Can you reproduce each of the lines below verbatim, leaving every character unchanged?

[Lines from a data source]
· · · ·

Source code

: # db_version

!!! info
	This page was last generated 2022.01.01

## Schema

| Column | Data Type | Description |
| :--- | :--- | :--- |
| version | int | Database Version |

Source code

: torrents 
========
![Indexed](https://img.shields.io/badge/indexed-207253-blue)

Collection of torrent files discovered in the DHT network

· · · ·

* _Task output_
Source code

: # db_version

!!! info
	This page was last generated 2022.01.01

## Schema

| Column | Data Type | Description |
| :--- | :--- | :--- |
| version | int | Database Version |

Source code

: torrents 
========
![Indexed](https://img.shields.io/badge/indexed-207253-blue)

Collection of torrent files discovered in the DHT network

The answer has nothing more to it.